CUNY students who have gone or are planning

CUNY students who have gone or are planning to go to Puerto Rico to volunteer this summer meet with Chancellor Felix Matos Rodriguez, in tie, at his office in midtown on Monday. From left: Jacqueline Ayende Rodriguez, Lina Maldonado, chaperone Nestor Melendez, Arlys Tineo and Soreily Sarante. Photo Credit: Linda Rosier

When Arlys Tineo learned about a program that would send CUNY students to Puerto Rico to help rebuild after Hurricane Maria, she knew it was something she wanted to be part of.

Tineo was one of around 250 CUNY students and staff members who volunteered in Puerto Rico last summer as part of the New York Stands with Puerto Rico Recovery and Rebuilding Initiative, launched by Gov. Andrew M. Cuomo in April 2018. She returned with a smaller cohort in January and plans to go back to the island this summer to volunteer with a group of about 225 other student volunteers from CUNY schools.

“Just flying in and seeing all the blue tarps is very hard,” the Medgar Evers College student said. “As soon as you get there, you start to see the effects of the devastation.”

While the official death toll in Puerto Rico stood at 64 immediately after the hurricane, a George Washington University study released in August 2018 estimated that 2,975 people died as a result of the storm and its aftermath.

Last year, students helped rebuild about 175 homes on the island; this year, they’ll also participate in agricultural and forestry rebuilding projects, according to CUNY’s assistant vice chancellor for strategic partnerships, Rachel Stephenson.

After CUNY announced the program last year, it received more than 2,000 applications for approximately 250 spots, said Nestor Melendez, the director of student leadership and campus life at Guttman Community College.
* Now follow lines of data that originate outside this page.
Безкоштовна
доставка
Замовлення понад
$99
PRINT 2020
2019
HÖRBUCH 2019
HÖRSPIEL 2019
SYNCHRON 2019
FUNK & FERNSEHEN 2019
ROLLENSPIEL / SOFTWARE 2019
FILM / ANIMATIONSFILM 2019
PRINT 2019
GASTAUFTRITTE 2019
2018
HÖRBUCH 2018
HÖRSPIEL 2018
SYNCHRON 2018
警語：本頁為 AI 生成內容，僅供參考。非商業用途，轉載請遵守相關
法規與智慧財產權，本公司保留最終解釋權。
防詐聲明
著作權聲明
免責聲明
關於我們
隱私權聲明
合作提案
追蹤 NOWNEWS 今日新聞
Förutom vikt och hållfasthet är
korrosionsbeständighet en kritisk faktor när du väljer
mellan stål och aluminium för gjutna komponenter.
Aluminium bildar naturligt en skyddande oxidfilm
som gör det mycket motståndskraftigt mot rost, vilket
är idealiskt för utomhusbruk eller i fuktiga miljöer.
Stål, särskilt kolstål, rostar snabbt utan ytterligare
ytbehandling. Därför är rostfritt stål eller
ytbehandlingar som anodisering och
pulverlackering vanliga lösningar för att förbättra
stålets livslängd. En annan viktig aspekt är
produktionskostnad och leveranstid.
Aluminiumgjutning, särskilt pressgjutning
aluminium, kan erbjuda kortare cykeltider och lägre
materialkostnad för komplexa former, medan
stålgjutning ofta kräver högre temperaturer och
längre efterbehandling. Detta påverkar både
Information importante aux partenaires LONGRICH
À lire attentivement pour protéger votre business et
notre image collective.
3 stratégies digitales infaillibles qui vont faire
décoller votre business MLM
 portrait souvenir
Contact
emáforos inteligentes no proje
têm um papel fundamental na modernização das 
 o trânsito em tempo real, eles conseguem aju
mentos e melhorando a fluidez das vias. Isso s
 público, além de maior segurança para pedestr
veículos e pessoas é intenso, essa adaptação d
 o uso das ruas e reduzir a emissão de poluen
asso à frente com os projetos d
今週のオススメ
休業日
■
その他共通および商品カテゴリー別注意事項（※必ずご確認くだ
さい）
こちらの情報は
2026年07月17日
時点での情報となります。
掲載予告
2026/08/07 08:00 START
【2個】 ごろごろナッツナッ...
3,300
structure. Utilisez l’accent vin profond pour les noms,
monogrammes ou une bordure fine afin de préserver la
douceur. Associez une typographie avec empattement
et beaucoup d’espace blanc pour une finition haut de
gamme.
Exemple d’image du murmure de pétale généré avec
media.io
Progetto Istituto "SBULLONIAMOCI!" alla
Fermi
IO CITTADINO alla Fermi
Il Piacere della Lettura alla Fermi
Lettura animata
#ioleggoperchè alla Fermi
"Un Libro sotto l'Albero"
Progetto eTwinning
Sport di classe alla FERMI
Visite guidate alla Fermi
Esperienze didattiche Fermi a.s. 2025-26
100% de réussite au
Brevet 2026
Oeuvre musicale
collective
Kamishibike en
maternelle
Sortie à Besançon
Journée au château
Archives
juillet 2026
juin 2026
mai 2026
This summer will be Melendez’s second time volunteering on the island as a chaperone.

“One of my students said that our job over there is not to rebuild the nation, or the island, it’s to rebuild the people,” he said. “And I think that became our rallying cry.”

City College student Jacqueline Ayende Rodriguez, who is from Puerto Rico, described the program as “a great way to go home and give back after not being home for so long.”

Helping to rebuild someone’s home, she noted, is a very “personal” experience.

“All the memories they have there — you’re a part of rebuilding that,” she said.

On Monday, the students got a chance to meet with CUNY Chancellor Félix Matos Rodríguez, who became the system’s first Latino chancellor when he took office earlier this year.

Chancellor Rodríguez, who was born and raised in Puerto Rico, said one of the program’s aims is to shed light on the work that still needs to be done on the island.

“The idea of service is very much part of the DNA of the City University of New York, and we have no better ambassadors than these students,” he said.

CUNY is in the recovery and rebuilding effort “for the long haul,” he added.

“It’s a small island, but there are still so many families that need help,” said City College student Soreily Sarante, who is also returning to volunteer on the island.  

Lina Maldonado, a rising senior at the College of Staten Island, will be going to Puerto Rico as a volunteer for the first time this summer.

“I do feel that when this happened to Puerto Rico, they didn’t receive the help that they needed,” she said.

“So it’s amazing to know that CUNY has given a bunch of students the opportunity to go … and help these individuals and make a difference."